Steve: Now maybe you can answer this question without jumping down my throat….if indie publishing is as good as you’re all making it sound…..why do you think that the biggest and most successful authors in publishing don’t go this route? Why isn’t Nora Roberts, Patterson, Lee Child, etc….going this route? Do you think it’s just the large advances they get? And even if you go down a notch from the megastars….those that are getting above a $50,000 advance for example….why do they stay with publishing houses?
Joe: Do people in happy marriages have affairs? Or do they stick with their spouse? If I had been making great money with my publishers, I would have stayed with them. What impetus would there have been to leave? And if I’d been given sweeteners like escalators, cover approval, expensive promotional campaigns, widespread print distribution, and large launches at BEA with massive media attention, I’d be defending legacy publishers right now instead of being on the other side of the fence. But very few authors get that kind of treatment. The vast majority don’t. In fact, a lot of them sign unconscionable contracts, are treated poorly, and make very little money (as referenced by the deleted blog post that started this line of inquiry.)

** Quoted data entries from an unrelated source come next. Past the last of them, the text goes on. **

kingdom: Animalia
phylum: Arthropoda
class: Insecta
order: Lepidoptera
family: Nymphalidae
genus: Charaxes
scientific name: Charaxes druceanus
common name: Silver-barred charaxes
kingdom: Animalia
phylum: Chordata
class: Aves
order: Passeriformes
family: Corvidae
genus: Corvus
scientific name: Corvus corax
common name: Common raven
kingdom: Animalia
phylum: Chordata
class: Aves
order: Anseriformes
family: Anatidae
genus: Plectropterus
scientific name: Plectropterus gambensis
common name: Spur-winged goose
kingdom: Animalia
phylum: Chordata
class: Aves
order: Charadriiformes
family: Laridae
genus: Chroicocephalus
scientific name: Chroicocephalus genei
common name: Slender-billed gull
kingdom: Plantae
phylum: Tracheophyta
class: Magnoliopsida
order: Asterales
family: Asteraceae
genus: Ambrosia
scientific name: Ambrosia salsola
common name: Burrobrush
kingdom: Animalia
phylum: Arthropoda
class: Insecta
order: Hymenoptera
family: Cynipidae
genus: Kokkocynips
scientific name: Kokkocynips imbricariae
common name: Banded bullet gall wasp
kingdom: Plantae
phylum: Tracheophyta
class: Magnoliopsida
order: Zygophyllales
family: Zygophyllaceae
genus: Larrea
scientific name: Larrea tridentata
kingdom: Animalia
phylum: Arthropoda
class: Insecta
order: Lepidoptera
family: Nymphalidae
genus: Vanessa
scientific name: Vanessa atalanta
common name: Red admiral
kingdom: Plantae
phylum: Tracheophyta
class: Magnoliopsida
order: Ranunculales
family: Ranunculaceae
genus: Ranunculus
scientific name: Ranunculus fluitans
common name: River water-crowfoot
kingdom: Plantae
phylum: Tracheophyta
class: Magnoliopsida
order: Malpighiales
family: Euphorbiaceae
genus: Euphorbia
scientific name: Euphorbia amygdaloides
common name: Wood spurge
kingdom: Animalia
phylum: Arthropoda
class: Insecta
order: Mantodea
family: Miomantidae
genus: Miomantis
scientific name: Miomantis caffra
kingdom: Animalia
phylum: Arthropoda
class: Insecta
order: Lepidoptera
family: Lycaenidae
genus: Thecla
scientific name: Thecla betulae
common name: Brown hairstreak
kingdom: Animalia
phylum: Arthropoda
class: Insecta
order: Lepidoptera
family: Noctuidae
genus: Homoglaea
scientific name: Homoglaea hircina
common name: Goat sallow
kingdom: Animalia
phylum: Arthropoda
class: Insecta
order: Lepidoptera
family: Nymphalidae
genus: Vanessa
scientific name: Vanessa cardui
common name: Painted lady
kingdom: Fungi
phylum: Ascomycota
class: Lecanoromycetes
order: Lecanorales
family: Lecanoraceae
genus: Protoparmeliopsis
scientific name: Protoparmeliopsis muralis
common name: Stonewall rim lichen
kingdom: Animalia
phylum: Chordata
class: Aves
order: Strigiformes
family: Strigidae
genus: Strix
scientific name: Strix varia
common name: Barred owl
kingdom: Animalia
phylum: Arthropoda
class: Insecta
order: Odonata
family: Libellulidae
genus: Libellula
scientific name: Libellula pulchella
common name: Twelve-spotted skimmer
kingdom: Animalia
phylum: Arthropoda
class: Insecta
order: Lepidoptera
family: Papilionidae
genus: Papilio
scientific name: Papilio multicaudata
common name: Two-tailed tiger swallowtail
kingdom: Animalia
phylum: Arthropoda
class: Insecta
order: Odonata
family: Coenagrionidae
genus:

My brief take? Having read the whole article, the numbers Joe quotes from his own sales are wonderful, but they’re far from the norm for most self-published authors. As seen from this exchange:
Steve: Did you see the recent posts from Writer’s Digest that 80% of self-published authors make less than $1000. That’s from a survey of 9500 writers.
Joe: And that’s $1000 more than they would have made if they never were accepted by a legacy publisher. BTW, why wasn’t I surveyed? If I and a few choice friends were asked, we could have really bumped up that average
EVEN SO, he makes some great arguments for going Indie. The “unconscionable contracts” being one of them.